Kurtz provides an alternative to abortion and thus has the support of the Roman Catholic archbishop of Mexico City. Kurtz proudly presents a letter from the prelate, thanking him for his humanitarian services.

"I'm interested in high-volume, low-cost operation", Kurtz said. "That way we can serve as many would-be parents as possible".

"When a woman come to my orphanage, she is usually pregnant and unmarried. Sometimes she says she is considering having an abortion and I try to talk her out of that. I put her up for the term of pregnancy, pay for her food and clothing, and any of the other needs she may have. When she has the child, I make arrangements to place it with a family."

Kurtz has the adoption business down to a proportional science.

"Out of every five women who come to me, I give three babies to Mexican families free of charge, One of five women will, in the end probably decide to keep her baby and that's fine. The fifth baby, I place with an American family, for a standard fee of $5,000."

My theory is that the Americans must pay enough for me to handle all five of those children," he said.

"What we try to do is match the skin color of the children with that of the parents. The lightest-skinned babies are usually placed with American couples, while the darker skins stay in Mexico. There is no way blond parents are going to be happy if we saddle them with a baby that looks black."

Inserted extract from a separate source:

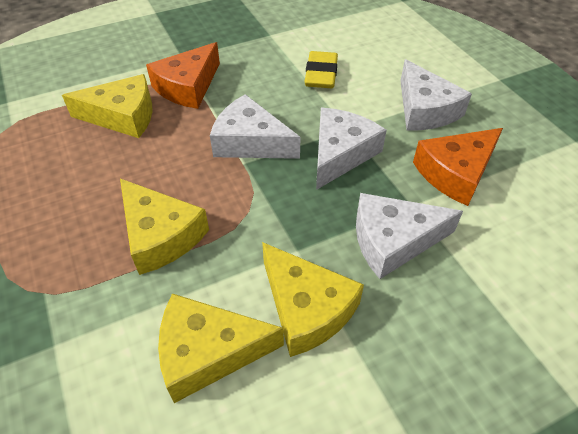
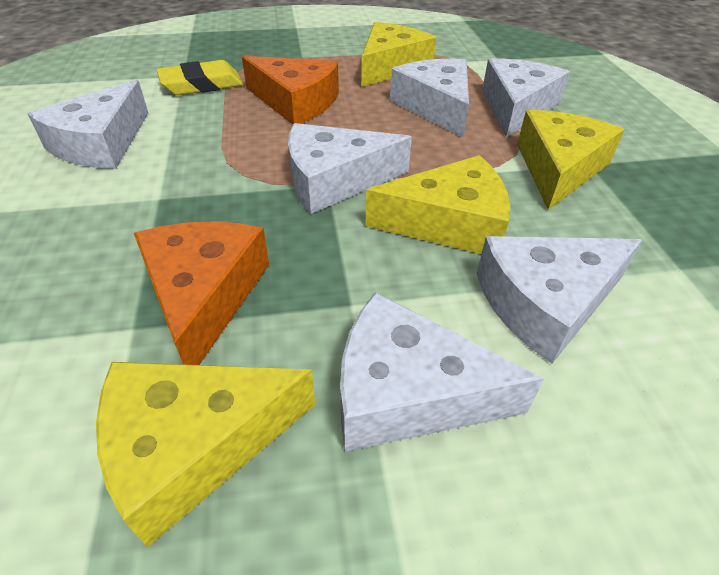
white cheese: [210,94,300,159] [316,108,387,190] [356,193,463,279] [400,59,472,131] = 4 -> [27,80,148,169] [288,123,412,214] [340,292,544,452] [390,59,469,138] [477,236,642,363] [482,58,570,137] = 6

"I'm a smart lawyer, " Kurtz said. "The law says a non-licensed agency can't receive compensation for placinsg a child. But I am a licensed agency. Everything I do is black and white. I leave the gray areas to the hacks."

That doesn't wash with Tom Felder, a child welfare administrator with the Illinois Department of Children and Family Services,

"As a licensed agency, Kurtz is allowed to charge any fee he pleases under the law as it now stands," Felder said. "But the appendages (the racial overtones)" he adds have cast aspersions on his firm and make all his firms dealing in adoptions, including this department, look bad in the public eye."

Unlike law in some states, Mexican law does not prohibit paying compensation to natural mothers who give up babies.

"I pay for the housing and the food of the Mexican mothers for a period of time after their babies are delivered," Kurtz said. "If that's illegal, then the law is immoral. And I think any law that precludes a person from giving gifts and some charity to those mothers is wrong."

Under a treaty between the two nations, courts in any state must recognize adoptions approved in Mexican court "even if the procedure doesn't meet the state's requirements", Kurtz said.